Cranston Herald 2/27/08
Letters: Remember Cullion deal at the polls
Wed, Feb 27 08
To the Editor:
I saw two letters in the Feb. 21 Herald I hoped to respond to. Mr. Lavoie is correct in that the leaders of the city faltered and fell when protecting the residents. He is incorrect in saying that the mayor caved into a small but noisy special interest group. I am in that group, and was on the board of directors recently, as was Mr. DeMarco, the other letter writer. Fortunately, in this country we can all have differing points of view and remain friendly.

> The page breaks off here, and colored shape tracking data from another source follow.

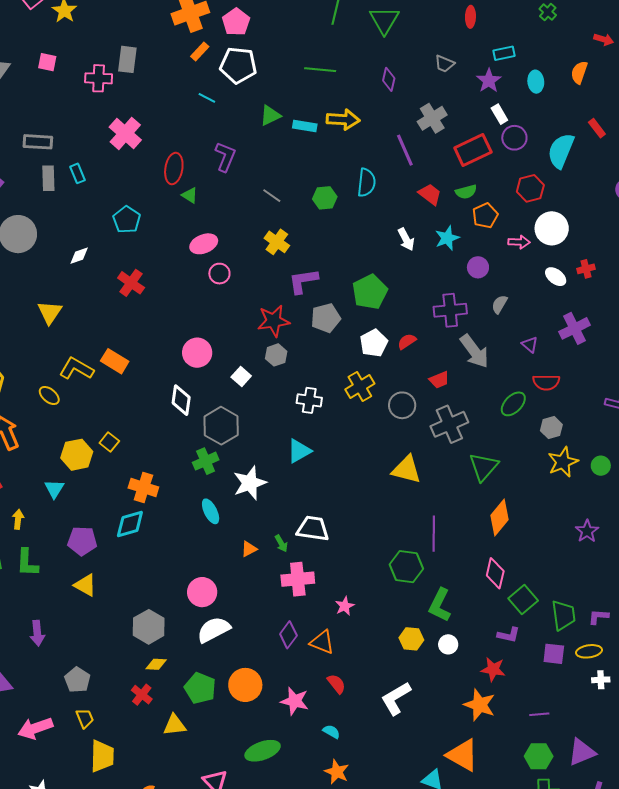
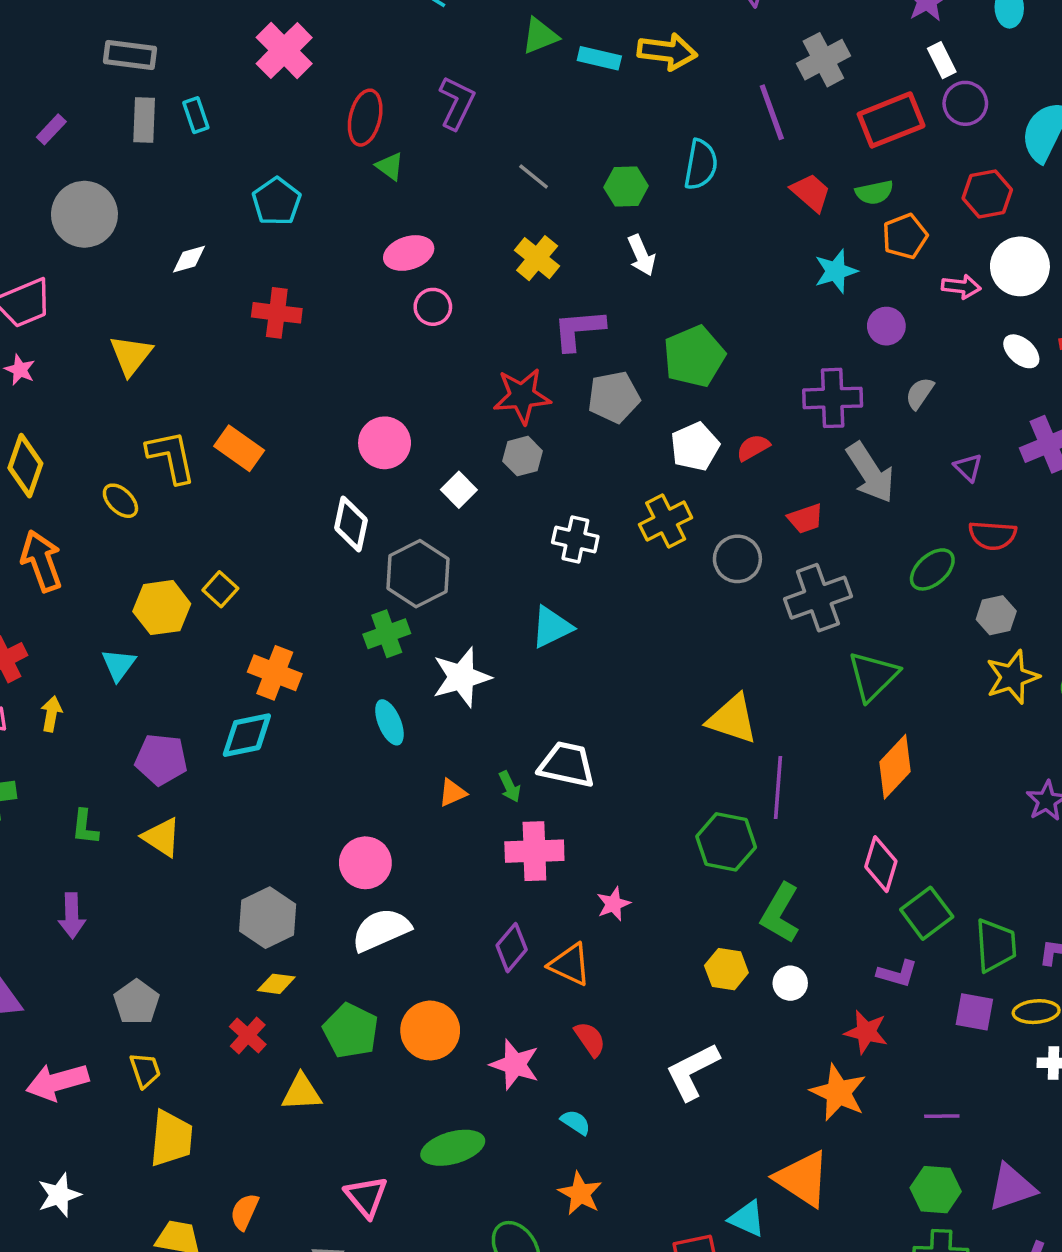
white arrow: (406, 239) -> (642, 255), moved
red cross: (131, 283) -> (277, 313), turned -32
yellow L-shape: (76, 369) -> (171, 457), turned 44
yellow triangle: (406, 470) -> (732, 719), moved
green L-shape: (27, 563) -> (85, 827), moved, size x0.7

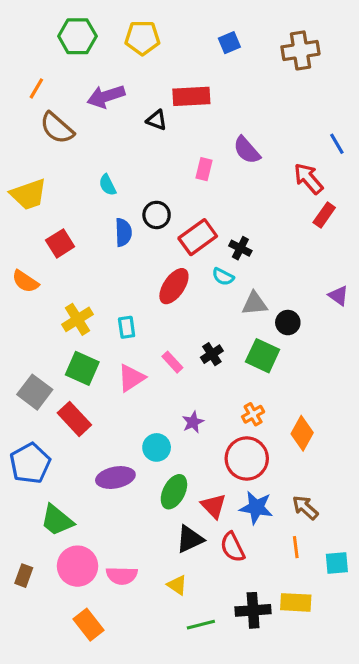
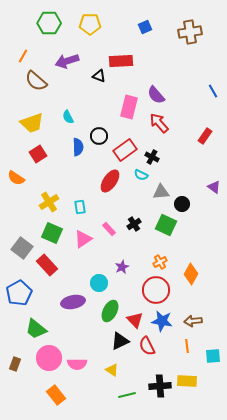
pink rectangle: (204, 169) -> (129, 107), size x1.6
red arrow: (308, 179) -> (159, 123), moved
yellow trapezoid: (28, 194) -> (32, 123), moved
brown arrow: (305, 508) -> (193, 321), turned -48

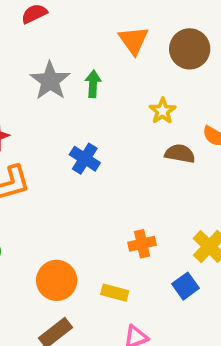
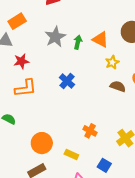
orange triangle: (134, 40) -> (100, 39), moved, turned -36
orange cross: (142, 244) -> (90, 131), turned 32
blue square: (186, 286) -> (104, 165), moved, turned -32

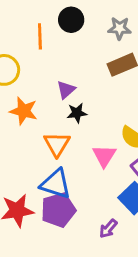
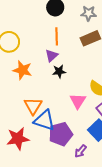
orange line: (40, 36) -> (57, 36), moved
orange triangle: (57, 144) -> (33, 106), moved
purple pentagon: (58, 210) -> (61, 134), moved

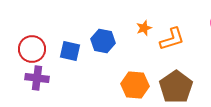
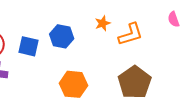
orange hexagon: (135, 85) -> (74, 84), moved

Mayor Napolitano did not cave in to a special interest group, unless that group was his re-election committee. True, he took office with this hot potato, this concrete plant fiasco, put in place from our former mayor, Mr. Laffey (who did an otherwise fine job of getting the financial issues of the city in order). Mr. Napolitano ran on the issue that he would not let the concrete plant be had, but hemmed and hawed for a bit, until he finally realized that the environmental issues and the health issues that the concrete plant posed on the city were too much to let get by, so he offered the Cullion people a golden parachute. (We can look forward to a few more appraisals of our houses based on the spending by our current mayor, meaning new tax levies.)

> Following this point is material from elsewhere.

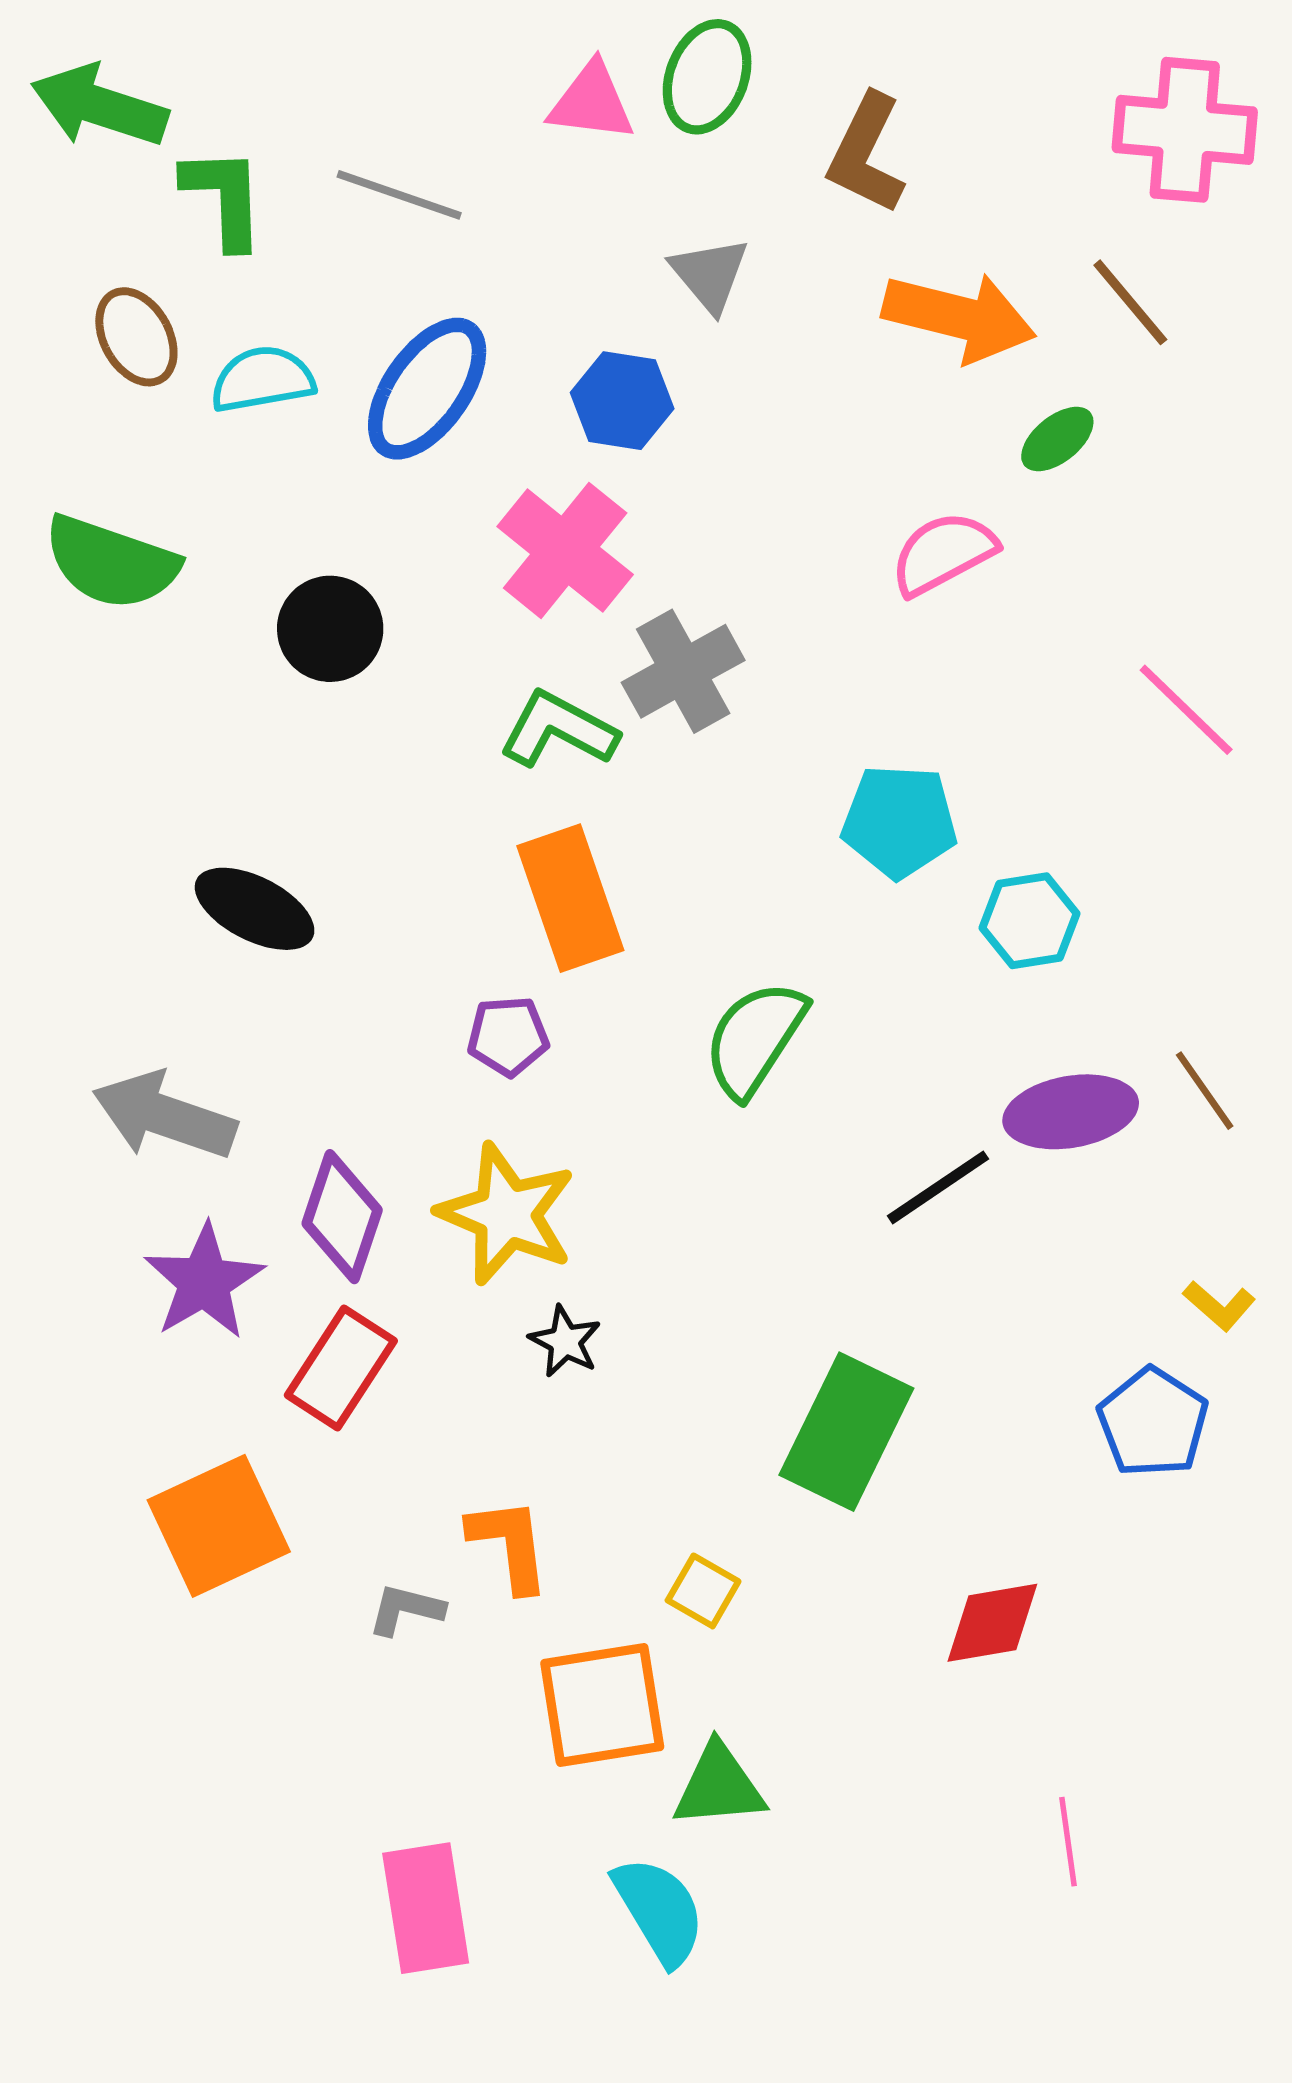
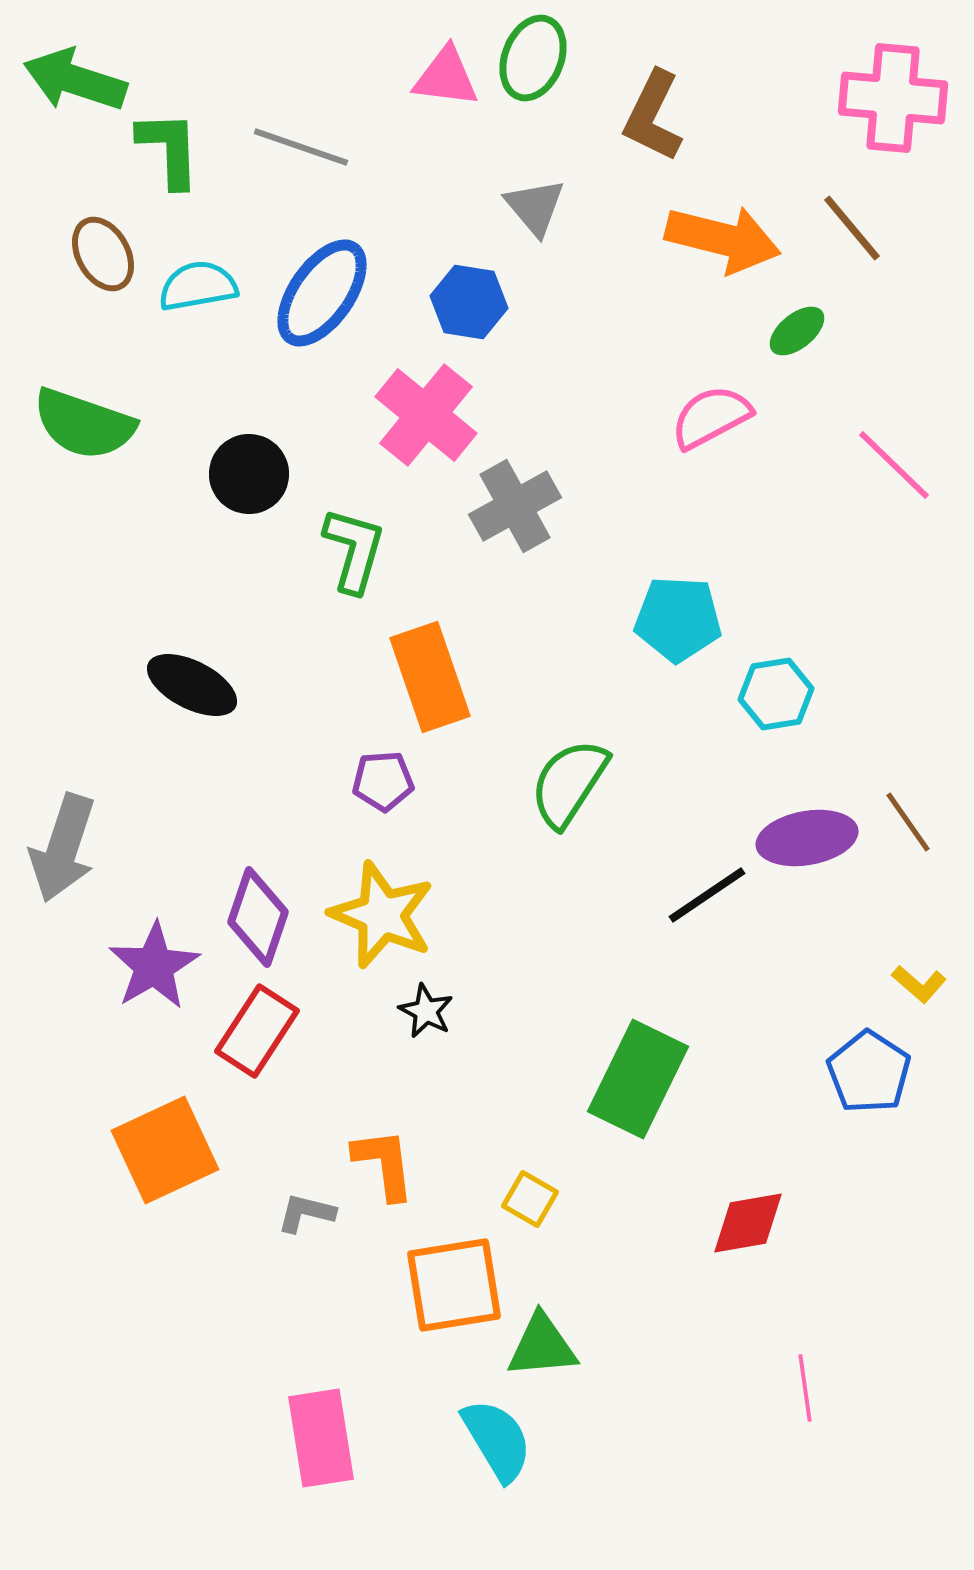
pink line: (1186, 710) -> (894, 465), moved
green L-shape: (558, 730) -> (354, 550), moved, turned 78
gray arrow: (164, 1116) -> (63, 848), moved, turned -91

Let me assure you, many of those of us on the board of directors of CCRZD, and in its 200-plus membership [CCRZD Editor: The correct number is over 1000 members] would have rather fought in court with the Cullion groups for 10 more years than to have offered them any money! The mayor saw this as a quick fix to something he inherited, rather than to have taken the right stand and fought for what is right and just. When voting, unfortunately, most folks remember only what you did yesterday, not what you have done or are doing that is right. For Napolitano, the quickest, safest and surest thing was to give them an offer they couldn’t refuse. Unfortunately, we will pay for it. The $700,000 being discussed is only a fraction of $1.9 million (36.8 percent), so that seems like the other 63.2 percent is coming out of our hides, or in taxes.
Some would rather pay the new taxes than have a concrete plant ruining our health. Though I am hoping it will be gone, and the proper zoning be made in the city so it won’t occur again, I’d have been in for a good fight in court. I really don’t think they would have won. Sure, some political faces might have wound up with pie on them, but that would be a bonus. Remember, this is what you get when you continue to re-elect the same people every time. Seems only one or two councilmen didn’t want to pay a cent to them. Think before you vote this year.